“’Zaggerate,” said the old man, laughing. “Well, perhaps he does. But come, girl, get in a bit of lunch. There, what now, Miss Pelly; are we frightening you away?”

“Oh, no,” said Eve, smiling, “only I must go now.”

“Sit thee down, lass, sit thee down. Parson’s going back directly, and he’ll walk wi’ thee and see thee safe home.”

And so it came about that innocently enough an hour afterwards the vicar and Eve Pelly were walking back together with, as they came in sight of Richard Glaire, Eve eagerly speaking to her companion, and becoming so earnest in her pleading words for her cousin, that she laid one little hand on the vicar’s arm.

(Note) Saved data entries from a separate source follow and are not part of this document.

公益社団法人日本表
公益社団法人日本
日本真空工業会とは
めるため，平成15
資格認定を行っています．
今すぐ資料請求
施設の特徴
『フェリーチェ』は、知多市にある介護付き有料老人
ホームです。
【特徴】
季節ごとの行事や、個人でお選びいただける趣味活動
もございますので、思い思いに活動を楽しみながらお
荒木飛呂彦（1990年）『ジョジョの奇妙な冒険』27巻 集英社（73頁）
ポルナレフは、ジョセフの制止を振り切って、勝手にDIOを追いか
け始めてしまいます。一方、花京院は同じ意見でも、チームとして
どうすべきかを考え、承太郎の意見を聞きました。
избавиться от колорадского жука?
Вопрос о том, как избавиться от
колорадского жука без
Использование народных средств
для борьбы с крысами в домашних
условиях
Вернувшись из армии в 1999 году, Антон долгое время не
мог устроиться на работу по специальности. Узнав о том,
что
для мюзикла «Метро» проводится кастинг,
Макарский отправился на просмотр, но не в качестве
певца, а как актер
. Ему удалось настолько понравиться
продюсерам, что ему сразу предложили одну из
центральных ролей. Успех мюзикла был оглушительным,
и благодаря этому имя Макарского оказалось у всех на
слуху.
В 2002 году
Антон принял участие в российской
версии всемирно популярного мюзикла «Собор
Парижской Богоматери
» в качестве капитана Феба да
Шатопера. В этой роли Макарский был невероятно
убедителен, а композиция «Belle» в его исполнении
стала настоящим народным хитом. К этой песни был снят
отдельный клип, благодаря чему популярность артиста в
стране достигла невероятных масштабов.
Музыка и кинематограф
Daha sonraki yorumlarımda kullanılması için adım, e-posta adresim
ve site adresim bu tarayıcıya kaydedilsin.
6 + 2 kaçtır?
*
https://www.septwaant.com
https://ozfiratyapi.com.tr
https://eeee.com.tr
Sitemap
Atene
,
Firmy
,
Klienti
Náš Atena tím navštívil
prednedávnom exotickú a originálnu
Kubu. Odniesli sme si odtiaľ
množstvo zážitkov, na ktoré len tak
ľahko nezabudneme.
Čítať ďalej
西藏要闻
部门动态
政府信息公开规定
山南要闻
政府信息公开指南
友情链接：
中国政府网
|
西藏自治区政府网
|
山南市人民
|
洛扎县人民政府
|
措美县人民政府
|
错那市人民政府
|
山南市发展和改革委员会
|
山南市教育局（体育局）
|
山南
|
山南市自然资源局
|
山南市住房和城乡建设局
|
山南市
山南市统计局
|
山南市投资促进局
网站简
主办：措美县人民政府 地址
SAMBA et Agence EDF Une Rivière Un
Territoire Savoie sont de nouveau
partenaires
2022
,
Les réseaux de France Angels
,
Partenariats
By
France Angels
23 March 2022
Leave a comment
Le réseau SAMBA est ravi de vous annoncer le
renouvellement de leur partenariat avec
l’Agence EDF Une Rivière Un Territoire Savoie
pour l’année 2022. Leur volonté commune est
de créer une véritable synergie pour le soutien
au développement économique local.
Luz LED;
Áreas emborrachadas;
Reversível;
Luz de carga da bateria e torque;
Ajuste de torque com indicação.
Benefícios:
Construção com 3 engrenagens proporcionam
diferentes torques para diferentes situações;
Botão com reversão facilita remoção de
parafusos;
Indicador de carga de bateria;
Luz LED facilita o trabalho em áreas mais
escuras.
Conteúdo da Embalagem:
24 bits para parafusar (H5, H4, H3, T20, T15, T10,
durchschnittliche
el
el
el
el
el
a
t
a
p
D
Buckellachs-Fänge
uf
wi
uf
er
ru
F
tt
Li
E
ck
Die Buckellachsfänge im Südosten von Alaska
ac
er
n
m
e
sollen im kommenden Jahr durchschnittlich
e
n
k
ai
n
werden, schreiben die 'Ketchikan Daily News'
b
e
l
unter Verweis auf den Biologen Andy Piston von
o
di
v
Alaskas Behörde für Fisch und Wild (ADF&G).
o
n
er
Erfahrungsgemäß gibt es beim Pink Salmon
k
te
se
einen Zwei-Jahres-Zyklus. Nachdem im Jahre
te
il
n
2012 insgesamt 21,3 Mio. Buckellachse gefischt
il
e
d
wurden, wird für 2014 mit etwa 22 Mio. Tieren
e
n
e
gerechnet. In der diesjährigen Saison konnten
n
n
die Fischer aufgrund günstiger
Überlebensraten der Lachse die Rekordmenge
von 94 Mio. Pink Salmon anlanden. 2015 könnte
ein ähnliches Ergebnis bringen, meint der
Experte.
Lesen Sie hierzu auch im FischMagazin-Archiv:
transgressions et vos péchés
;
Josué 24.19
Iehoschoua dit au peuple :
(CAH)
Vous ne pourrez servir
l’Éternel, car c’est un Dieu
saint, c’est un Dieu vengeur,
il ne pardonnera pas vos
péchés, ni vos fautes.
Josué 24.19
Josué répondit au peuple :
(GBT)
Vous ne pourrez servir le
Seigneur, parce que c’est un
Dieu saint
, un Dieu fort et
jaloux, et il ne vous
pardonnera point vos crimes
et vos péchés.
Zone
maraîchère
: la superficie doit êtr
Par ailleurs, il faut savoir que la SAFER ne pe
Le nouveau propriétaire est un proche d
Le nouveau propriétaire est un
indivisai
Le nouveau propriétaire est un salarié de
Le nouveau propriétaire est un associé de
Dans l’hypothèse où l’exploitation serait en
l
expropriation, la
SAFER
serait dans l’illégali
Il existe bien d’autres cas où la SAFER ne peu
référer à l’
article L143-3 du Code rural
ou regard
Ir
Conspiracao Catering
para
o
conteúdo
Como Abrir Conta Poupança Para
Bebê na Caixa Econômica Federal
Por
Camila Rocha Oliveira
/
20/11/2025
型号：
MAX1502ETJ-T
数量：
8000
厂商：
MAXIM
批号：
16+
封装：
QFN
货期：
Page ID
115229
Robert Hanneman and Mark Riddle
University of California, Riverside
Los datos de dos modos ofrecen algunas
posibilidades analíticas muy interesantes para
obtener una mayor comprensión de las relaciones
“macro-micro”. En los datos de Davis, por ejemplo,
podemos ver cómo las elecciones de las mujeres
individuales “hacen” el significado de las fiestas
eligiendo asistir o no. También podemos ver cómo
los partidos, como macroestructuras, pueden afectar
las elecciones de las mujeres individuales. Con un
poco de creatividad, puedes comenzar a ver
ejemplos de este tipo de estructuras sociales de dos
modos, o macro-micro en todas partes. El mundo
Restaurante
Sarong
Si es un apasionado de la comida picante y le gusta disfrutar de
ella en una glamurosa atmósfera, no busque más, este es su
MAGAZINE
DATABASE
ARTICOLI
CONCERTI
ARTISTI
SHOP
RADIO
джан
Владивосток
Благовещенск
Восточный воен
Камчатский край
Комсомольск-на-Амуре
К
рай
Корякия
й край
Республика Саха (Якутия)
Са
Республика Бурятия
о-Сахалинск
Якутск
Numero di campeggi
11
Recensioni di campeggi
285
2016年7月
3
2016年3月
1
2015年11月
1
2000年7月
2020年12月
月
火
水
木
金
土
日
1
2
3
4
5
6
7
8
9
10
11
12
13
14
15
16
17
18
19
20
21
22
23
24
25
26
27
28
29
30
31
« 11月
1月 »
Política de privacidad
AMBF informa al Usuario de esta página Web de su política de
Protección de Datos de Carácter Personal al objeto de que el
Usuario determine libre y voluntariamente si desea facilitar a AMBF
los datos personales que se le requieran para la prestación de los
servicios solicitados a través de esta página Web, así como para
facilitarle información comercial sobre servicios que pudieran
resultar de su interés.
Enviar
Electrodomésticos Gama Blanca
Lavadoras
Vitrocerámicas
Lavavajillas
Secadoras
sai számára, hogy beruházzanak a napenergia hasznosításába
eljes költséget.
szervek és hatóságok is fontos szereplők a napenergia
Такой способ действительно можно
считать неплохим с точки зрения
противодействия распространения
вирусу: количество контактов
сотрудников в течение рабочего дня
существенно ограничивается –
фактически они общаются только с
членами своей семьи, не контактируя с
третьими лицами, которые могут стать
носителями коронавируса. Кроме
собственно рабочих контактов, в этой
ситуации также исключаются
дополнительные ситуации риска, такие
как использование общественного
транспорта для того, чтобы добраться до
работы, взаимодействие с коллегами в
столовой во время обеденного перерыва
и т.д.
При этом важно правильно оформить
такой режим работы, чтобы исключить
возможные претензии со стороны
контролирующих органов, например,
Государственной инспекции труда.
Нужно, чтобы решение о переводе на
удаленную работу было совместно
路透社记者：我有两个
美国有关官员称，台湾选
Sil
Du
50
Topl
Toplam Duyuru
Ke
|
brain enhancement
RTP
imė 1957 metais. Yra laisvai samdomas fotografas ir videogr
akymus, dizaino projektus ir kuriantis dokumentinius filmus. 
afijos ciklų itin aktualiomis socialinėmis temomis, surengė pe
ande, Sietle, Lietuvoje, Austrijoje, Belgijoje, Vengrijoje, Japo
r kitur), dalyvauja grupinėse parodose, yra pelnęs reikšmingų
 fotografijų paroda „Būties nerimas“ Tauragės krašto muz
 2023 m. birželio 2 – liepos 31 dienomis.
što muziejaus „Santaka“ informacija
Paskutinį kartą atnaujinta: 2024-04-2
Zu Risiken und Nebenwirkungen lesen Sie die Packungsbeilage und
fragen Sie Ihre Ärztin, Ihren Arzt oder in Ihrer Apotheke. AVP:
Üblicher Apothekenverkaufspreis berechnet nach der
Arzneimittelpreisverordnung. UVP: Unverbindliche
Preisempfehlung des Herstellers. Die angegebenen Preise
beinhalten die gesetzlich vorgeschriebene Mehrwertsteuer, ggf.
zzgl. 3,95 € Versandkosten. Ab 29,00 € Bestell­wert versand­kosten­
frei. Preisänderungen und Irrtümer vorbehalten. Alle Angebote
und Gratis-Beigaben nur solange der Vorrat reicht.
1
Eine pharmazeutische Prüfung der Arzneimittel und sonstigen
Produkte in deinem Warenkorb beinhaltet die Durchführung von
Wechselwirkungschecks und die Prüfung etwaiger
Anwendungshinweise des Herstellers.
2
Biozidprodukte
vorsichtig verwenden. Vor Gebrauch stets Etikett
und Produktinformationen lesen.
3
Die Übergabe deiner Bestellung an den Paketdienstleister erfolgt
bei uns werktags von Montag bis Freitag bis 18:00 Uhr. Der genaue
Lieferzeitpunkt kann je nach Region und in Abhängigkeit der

“You will like him when you come to know him, Mr Selwood,” she was saying, in her earnest endeavour that Richard should be well thought of by everybody. “Poor boy, he has been so annoyed and worried over the strike, that he is not like the same. It is enough to make him cross and low-spirited, is it not?”

“Indeed it is,” said the vicar, quietly; “and you may be quite at rest with respect to your cousin, for he will, for he will always find a friend in me.”

He had been about to say, “for your sake,” but a glance at the sweet, candid face arrested his words, and he told himself that anything that would in the slightest degree tend to disturb her pure faith and belief in the man who was to be her husband would be cruelty, for there was the hope that her gentle winning ways and innocent heart would be the means of influencing Richard Glaire, and making him a better man.

“Hallo, you two!” made them start, as Richard leaped over the stile, and seemed surprised to find that neither of them looked startled or troubled at his sudden apparition. “Here, Eve, take my arm. I’m going home.”

“Thank you, Dick,” she said, quietly. “I have something to carry.”

He scowled and relapsed into a moody silence, which no efforts on the vicar’s part could break. Fortunately, the distance back to the town was very short, and so he parted from them at the foot of the High street, the rest of the distance being occupied by Richard in a torrent of abuse of Eve, and invectives against the vicar, whom he characterised as a beggarly meddling upstart, and ended by sending the girl up to her room in tears.